Rugby-WM-Halbfinale: Südafrikas Kapitän wird geliebt, Englands gehasst
Sie wollen ihr Land ins Finale der Rugby-WM in Frankreich führen. Die Voraussetzungen vor dem Kracher-Halbfinale am Samstag im Stade France (21 Uhr, ProSieben Maxx) könnten für Siya Kolisi und Owen Farrell (beide 32) aber nicht unterschiedlicher sein: Südafrikas Kapitän wird in der Heimat geliebt – und Englands Anführer gehasst!
Kolisi hat bereits Geschichte geschrieben. Als erster schwarzer Kapitän überhaupt führte er die „Springboks“ 2019 zum WM-Titel – durch einen Finalsieg gegen England. Vom einstigen Symbol der Apartheid ist das Rugby-Team zu einem Zeichen der Versöhnung und Hoffnung geworden.
Die Springboks stehen in Südafrika für Hoffnung
Nach den ersten demokratischen Wahlen 1994 nahm im Folgejahr erstmals eine Mannschaft mit schwarzen und weißen Spielern an einer WM teil. Im eigenen Land sicherte sich Südafrika den Titel, die Bilder von Präsident Nelson Mandela im grünen Trikot der „Springboks“ gingen um die Welt.
„Wir spielen nicht für uns, wie spielen für 60 Millionen Südafrikaner“, sagte Kolisi, der in einem Township in Port Elizabeth geboren wurde und seine Mutter mit 15 Jahren verloren hat. „Die meisten von ihnen können sich die Reise nach Frankreich nicht leisten. Aber sie sind immer bei uns.“ Tatsächlich feiert die Regenbogen-Nation die Triumphe ihrer Helden gemeinsam.
„Siya Kolisi ist jemand, den jeder auf seiner Seite haben möchte“, sagte Ex-Nationalspieler Joel Stransky. Kolisi sei ikonisch, „wegen der Art, wie er führt, wie er spielt und wie er sein Leben lebt“.
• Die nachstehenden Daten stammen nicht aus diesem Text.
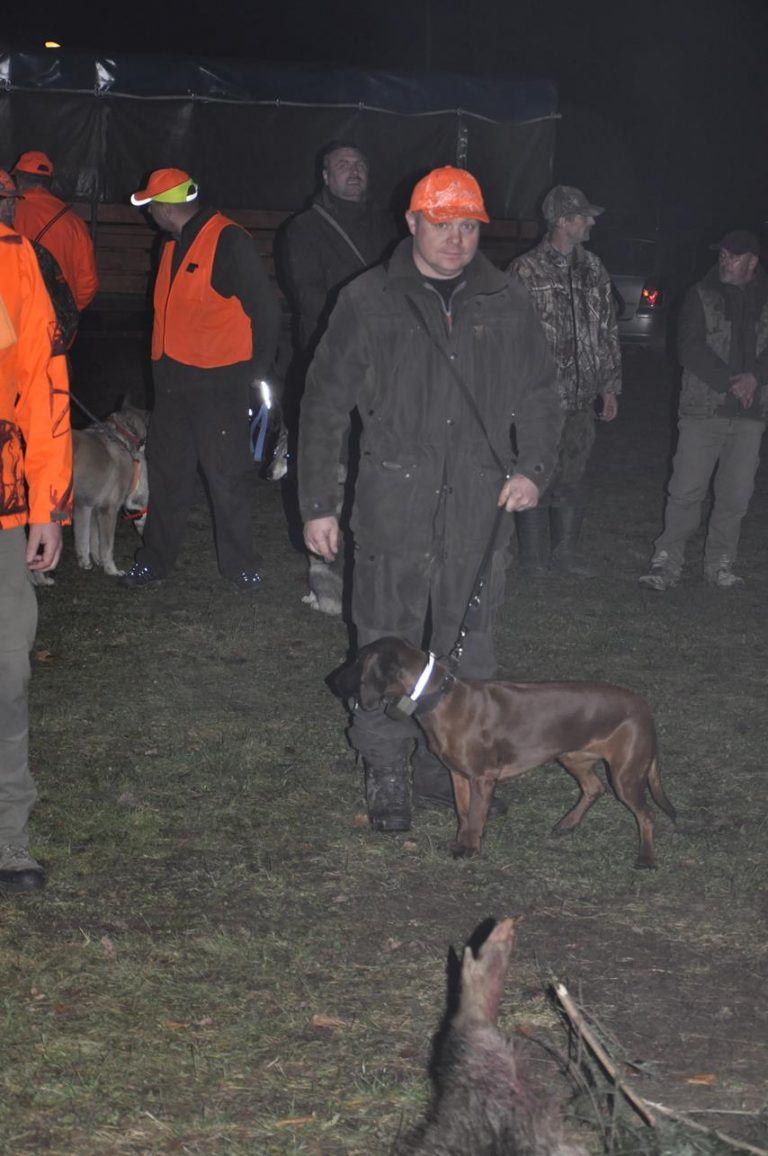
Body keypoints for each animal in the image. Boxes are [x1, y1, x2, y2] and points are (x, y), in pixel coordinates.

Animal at [340, 633, 675, 869]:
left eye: (357, 661)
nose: (333, 680)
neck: (441, 696)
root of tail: (644, 707)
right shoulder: (459, 775)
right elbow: (465, 813)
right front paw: (464, 841)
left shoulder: (483, 778)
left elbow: (476, 815)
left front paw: (470, 849)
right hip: (573, 757)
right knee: (595, 787)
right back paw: (567, 824)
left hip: (626, 774)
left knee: (646, 815)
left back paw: (646, 858)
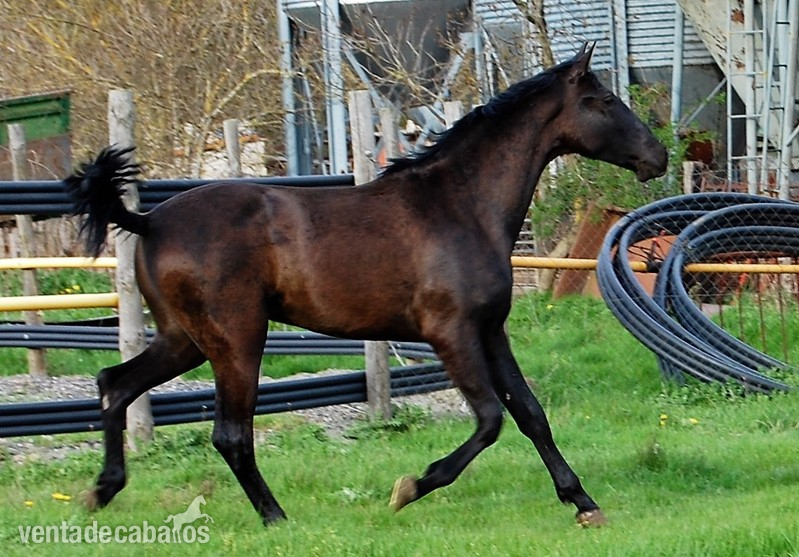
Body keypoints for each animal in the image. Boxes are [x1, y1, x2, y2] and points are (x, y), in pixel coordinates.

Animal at [64, 43, 667, 527]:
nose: (657, 156)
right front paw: (410, 487)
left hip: (183, 339)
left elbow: (531, 414)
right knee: (230, 433)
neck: (461, 206)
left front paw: (584, 503)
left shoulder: (491, 330)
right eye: (604, 100)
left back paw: (102, 491)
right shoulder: (450, 333)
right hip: (237, 340)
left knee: (115, 384)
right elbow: (491, 420)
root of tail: (149, 221)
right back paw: (275, 517)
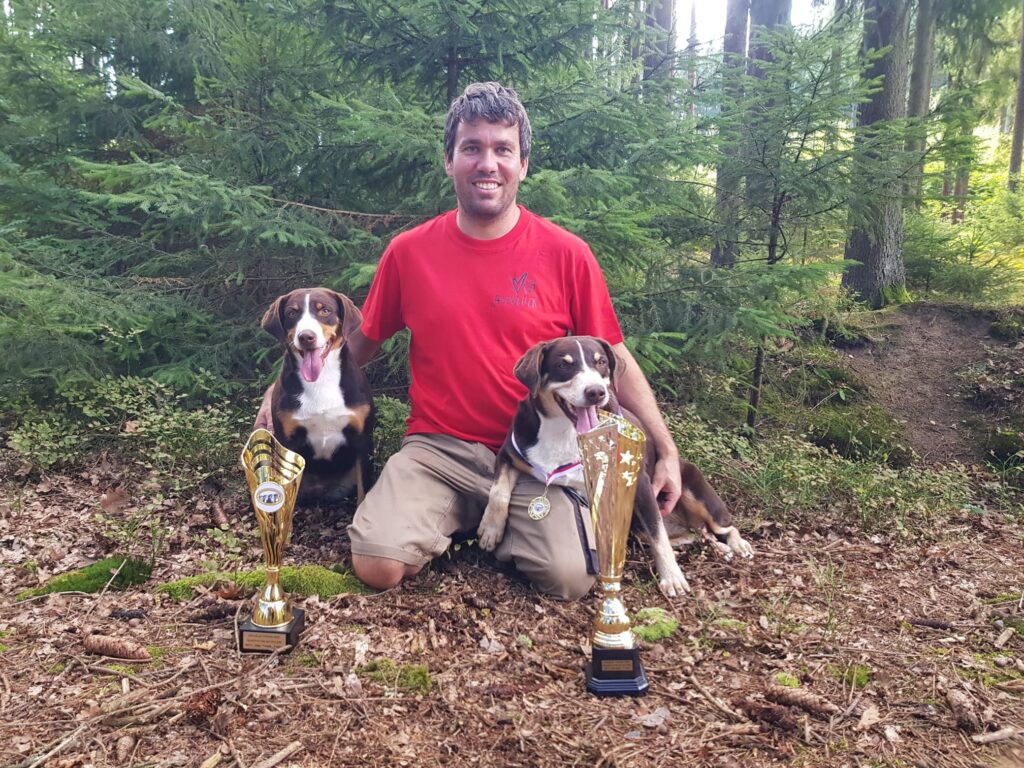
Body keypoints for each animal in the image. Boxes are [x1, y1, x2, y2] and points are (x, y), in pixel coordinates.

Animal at [261, 287, 375, 504]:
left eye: (325, 310)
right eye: (292, 313)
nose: (306, 336)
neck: (321, 381)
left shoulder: (362, 440)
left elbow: (364, 492)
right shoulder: (287, 440)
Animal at [476, 336, 752, 598]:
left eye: (601, 363)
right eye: (563, 365)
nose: (595, 392)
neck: (566, 432)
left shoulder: (638, 484)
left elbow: (658, 535)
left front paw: (672, 578)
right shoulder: (509, 455)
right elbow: (498, 492)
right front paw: (491, 529)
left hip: (694, 492)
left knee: (722, 525)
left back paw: (737, 546)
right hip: (646, 529)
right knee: (699, 534)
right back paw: (720, 549)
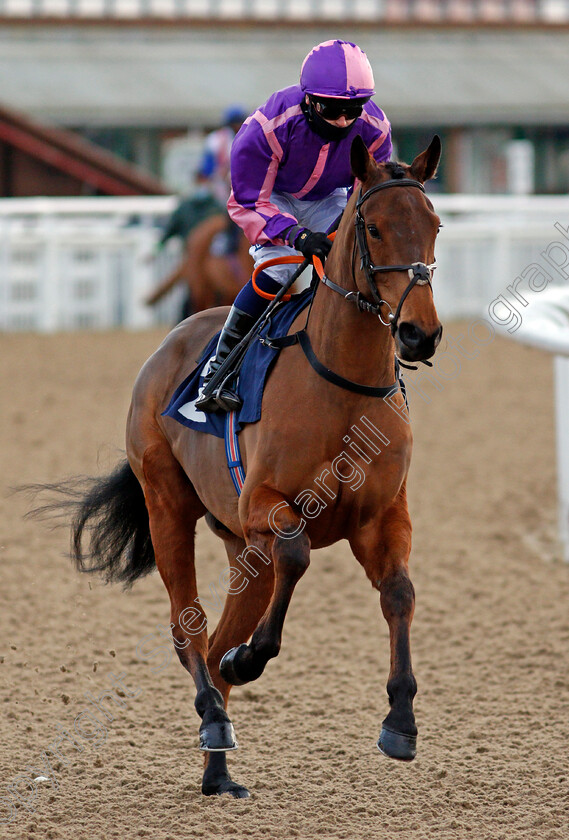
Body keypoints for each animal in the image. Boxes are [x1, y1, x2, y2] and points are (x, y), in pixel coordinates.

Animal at [65, 135, 444, 796]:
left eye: (435, 225)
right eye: (373, 228)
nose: (420, 333)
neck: (342, 386)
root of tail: (170, 343)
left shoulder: (381, 519)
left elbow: (400, 592)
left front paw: (401, 722)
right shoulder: (264, 504)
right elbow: (295, 551)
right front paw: (253, 657)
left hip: (242, 548)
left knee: (216, 640)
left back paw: (218, 770)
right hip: (169, 505)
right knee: (189, 629)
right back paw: (213, 720)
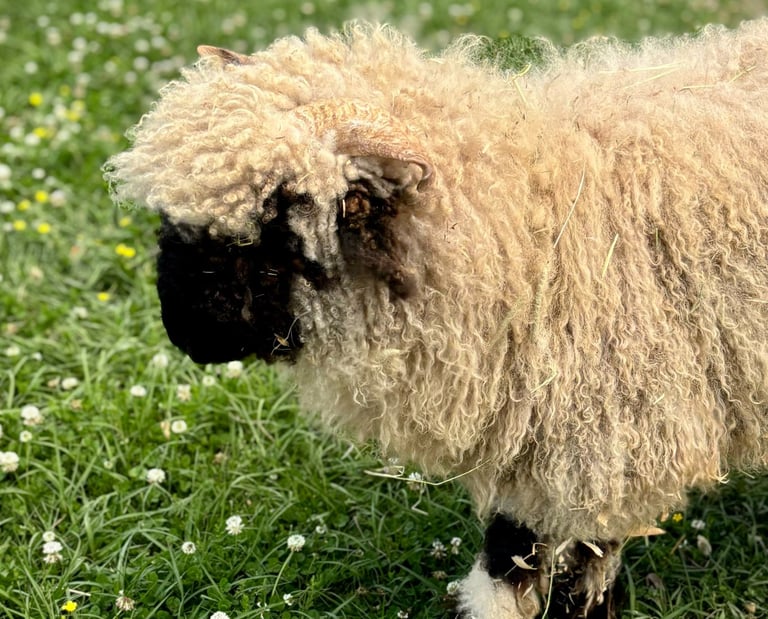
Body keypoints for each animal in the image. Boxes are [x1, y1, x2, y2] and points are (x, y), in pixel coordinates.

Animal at [105, 19, 768, 618]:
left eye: (276, 235)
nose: (185, 336)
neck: (523, 226)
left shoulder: (610, 434)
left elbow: (576, 570)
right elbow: (512, 556)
Und das tut der Kapitän auch bei der WM. Nach dem atemberaubenden 29:28-Sieg Südafrikas im Viertelfinale gegen Frankreich galten seine ersten Worte den niedergeschlagenen Gastgebern: „Ich möchte ihnen einfach nur gratulieren. Zu dem, was sie erreicht haben.“ Die französischen Fans könnten „stolz auf diese Mannschaft sein“.
Pfiffe der englischen Fans für Kapitän Owen Farrell
In England, der Heimat des Rugby, ist man sich derweil auch einig – und zwar, dass Owen Farrell der falsche Kapitän ist. Als bei der WM sein Name verlesen wurde, gab es Pfiffe – von den eigenen Fans – sehr ungewöhnlich. Die Legende aus Wigan ist zwar ein brillanter Spieler, aber auch einer, der mit völlig unnötigen Strafen und Sperren sein Team schwächt. Die ersten beiden Spiele der Endrunde verpasste Farrell gesperrt.
Dabei heißt es ja über Rugby: Es ist ein Hooligan-Sport, der von Gentlemen gespielt wird. So wie von Südafrikas Nationalhelden Siya Kolisi.